Minimal Homeomorphisms on Low-Dimension Tori

TL;DR

This paper characterizes minimal homeomorphisms on low-dimensional tori, showing their linear parts are quasi-unipotent with roots of unity eigenvalues, and constructs examples with specific linear parts.

Contribution

It establishes a link between minimality and quasi-unipotent linear parts for tori of dimension less than five, and provides conditions for conjugacy to affine transformations.

Findings

Minimal homeomorphisms on $T^n$, $n<5$, have quasi-unipotent linear parts.

If the linear part has 1 as an eigenvalue and is quasi-unipotent, a minimal skew-product diffeomorphism exists.

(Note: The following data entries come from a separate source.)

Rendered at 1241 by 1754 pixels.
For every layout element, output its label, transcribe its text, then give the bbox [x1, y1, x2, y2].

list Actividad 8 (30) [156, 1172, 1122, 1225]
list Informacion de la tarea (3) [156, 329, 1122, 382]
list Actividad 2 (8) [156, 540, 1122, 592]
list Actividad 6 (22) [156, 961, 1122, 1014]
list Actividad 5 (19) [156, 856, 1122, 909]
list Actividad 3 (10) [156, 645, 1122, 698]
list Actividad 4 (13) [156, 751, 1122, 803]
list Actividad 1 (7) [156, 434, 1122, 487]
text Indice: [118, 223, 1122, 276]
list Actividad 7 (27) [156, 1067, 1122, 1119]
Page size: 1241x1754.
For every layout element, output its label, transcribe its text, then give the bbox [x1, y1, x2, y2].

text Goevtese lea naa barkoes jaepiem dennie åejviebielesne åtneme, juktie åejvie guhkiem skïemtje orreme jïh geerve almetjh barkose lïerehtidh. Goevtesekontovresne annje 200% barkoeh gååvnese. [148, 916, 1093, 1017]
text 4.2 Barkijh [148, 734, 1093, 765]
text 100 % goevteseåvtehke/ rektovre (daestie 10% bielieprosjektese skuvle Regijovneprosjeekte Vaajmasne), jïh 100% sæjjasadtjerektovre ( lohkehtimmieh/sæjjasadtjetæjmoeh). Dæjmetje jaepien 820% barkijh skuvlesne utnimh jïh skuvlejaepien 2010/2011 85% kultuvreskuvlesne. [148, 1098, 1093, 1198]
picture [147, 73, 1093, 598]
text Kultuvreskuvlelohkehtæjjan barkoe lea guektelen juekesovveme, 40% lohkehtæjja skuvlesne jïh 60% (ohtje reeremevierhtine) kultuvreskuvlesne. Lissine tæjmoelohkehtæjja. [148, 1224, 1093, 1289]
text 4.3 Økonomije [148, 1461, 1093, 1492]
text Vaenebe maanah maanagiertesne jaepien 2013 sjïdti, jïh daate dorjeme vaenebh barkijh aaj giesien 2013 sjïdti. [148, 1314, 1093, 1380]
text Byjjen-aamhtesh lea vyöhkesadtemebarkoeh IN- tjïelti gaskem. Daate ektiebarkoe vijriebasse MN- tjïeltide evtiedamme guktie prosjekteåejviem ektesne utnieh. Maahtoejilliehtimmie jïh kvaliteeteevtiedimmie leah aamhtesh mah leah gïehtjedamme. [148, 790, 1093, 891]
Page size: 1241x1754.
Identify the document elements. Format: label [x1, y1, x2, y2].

The results are not known for dimensions greater than 4.

Abstract

In this article we study minimal homeomorphisms(all orbits are dense) of the tori $T^{n},$ $n<5.$ The linear part of a homeomorphism $\phi $ of $T^{n}$ is the linear mapping $L$ induced by $\phi $ on the first homology group of $T^{n}$. It follows from the Lefschetz fixed point theorem that 1 is an eigenvalue of $L$ if $\phi $ minimal. We show that if $\phi $ is minimal and $n<5$ then $L$ is quasi-unipontent, i.e., all the eigenvalues of $L$ are roots of unity and conversely if $L\in GL(n,\Z)$ is quasi-unipotent and 1 is an eigenvalue of $L$ then there exists a $ C^{\infty}$ minimal skew-product diffeomorphism $\phi $ of $T^{n}$ whose linear part is precisely $L.$ We do not know if these results are true for $n>4$. We give a sufficient condition for a smooth skew-product diffeomorphism of a torus of arbitrary dimension to be smoothly conjugate to an affine transformation.